Before putting a stake in the ground with a firm “no” to outside investment, make sure you address three critical issues:

  • First, do you have enough people who are willing to and capable of taking over? A huge flaw in succession plans is the limited number of upcoming professionals that can sell and build a referral network. 
  • Second, are you willing to make the investments in technology, advisory and people that may reduce or flatline partner income? 
  • Finally, are you willing to accept less by conducting an internal succession?  

Watch out for the handcuffs

Unfortunately, the discussion is not quite over. Even if you can create the perfect independence plan, there are still other considerations. Assume you are willing to take less for your firm when you exit. By less, we mean less than the current outside investment values. The reality exists that when you retire at .8 or 1X, that the next leaders can turn around and sell the firm to outside investors for 1.2 or 1.5. Is there a way to prevent that from occurring? 

There is no great way to protect yourself from that happening. You can modify the partnership agreement that if the firm is sold, you get your exit revalued to the new price, but that handcuffs the new leadership team. What if their independence plan begins to fail and the new leaders need to sell or merge upward to survive? What if too much of the money needed to survive will be needed to go to the already retired owners? Why would the next generation of potential partners agree to a partnership with these conditions? 

We have seen firms already in this situation and it has created a les than favorable operating environment. Plus, that type of partnership agreement will go on forever. Even if Partner Y has that increased valuation in the agreement and the firm never accepts outside investment or sells or merges during their 10-year buyout, there will be Partner X and Z, etc., who continue to retire so the cycle never ends. The real risk of a handcuff agreement is if the firm starts to fail because they cannot compete due to the resources of larger firms, all values could be put at risk. 

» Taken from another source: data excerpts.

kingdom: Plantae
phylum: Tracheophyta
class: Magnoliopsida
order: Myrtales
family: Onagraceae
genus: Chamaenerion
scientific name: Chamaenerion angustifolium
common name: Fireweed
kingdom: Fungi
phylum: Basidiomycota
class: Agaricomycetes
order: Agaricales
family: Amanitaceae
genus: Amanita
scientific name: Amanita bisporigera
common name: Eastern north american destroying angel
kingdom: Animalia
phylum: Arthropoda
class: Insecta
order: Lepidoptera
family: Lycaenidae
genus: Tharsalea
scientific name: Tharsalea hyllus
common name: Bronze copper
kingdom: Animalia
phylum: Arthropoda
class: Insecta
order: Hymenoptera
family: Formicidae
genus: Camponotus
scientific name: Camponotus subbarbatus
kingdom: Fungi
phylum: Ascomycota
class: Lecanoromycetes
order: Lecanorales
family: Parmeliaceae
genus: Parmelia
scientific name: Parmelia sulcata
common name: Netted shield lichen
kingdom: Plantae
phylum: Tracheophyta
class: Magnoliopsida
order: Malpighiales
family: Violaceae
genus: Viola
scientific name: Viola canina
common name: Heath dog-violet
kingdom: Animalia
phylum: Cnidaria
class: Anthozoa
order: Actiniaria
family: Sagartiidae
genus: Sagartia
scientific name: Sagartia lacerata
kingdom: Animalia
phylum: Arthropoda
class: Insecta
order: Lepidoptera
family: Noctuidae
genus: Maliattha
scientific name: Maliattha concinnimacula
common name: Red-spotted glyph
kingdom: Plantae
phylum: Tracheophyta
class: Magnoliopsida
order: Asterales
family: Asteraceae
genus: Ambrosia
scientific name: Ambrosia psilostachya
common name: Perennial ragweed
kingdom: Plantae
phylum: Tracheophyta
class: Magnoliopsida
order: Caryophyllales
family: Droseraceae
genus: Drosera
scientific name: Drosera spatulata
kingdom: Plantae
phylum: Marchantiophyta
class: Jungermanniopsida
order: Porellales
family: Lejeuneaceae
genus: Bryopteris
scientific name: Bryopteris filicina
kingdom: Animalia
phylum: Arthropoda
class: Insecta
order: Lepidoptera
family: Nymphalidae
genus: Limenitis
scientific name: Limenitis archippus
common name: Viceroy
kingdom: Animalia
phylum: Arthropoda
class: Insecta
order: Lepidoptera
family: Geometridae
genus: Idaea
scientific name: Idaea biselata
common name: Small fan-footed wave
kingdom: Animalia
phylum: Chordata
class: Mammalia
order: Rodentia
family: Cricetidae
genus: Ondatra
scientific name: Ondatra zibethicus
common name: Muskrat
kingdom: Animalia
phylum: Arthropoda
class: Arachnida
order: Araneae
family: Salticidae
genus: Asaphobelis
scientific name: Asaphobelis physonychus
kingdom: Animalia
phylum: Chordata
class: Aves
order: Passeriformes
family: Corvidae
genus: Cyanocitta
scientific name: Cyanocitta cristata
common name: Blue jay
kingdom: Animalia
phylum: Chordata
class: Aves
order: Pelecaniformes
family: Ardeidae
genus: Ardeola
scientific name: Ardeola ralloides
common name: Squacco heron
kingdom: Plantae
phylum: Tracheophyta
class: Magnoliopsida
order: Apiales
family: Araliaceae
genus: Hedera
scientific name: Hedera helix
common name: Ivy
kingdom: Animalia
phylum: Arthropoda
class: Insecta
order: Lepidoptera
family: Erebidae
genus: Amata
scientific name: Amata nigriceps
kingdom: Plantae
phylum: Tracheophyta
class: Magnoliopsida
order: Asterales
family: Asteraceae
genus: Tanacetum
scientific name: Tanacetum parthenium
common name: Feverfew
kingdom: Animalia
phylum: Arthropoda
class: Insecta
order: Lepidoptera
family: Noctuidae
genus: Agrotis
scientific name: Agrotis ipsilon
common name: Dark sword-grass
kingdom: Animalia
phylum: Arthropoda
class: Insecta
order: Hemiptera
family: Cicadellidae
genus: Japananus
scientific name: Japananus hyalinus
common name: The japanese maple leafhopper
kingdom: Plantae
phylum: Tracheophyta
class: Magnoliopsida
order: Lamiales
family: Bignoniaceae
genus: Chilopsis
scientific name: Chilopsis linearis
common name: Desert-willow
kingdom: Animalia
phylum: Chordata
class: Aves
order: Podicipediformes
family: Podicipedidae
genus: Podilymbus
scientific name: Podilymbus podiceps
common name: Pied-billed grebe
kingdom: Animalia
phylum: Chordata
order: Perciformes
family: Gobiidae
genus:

We are advocates of firms remaining independent if they go into it with open eyes, a non-emotional perspective, and a strong independence plan. An independence plan requires more than raising fees. It requires increased revenue and accelerated metrics to pay higher salaries, distribute profits deeper into staff levels, have the money to constantly invest in new technology, and increase partner compensation. You need to bring yourself to the level where your profitability equals the market value pricing offered by outside investors. That is a difficult task to accomplish, but it can be done.

Even the best independence plan will need to adapt. We have no idea what the next few years will bring, with so many retiring Baby Boomers and rapidly changing technology. Think through the process and do not let emotions or history dictate your decisions. Whatever pathway you elect to pursue, just ensure you have all the data and are using an objective perspective before either waiting too long or reacting too quickly on your next step.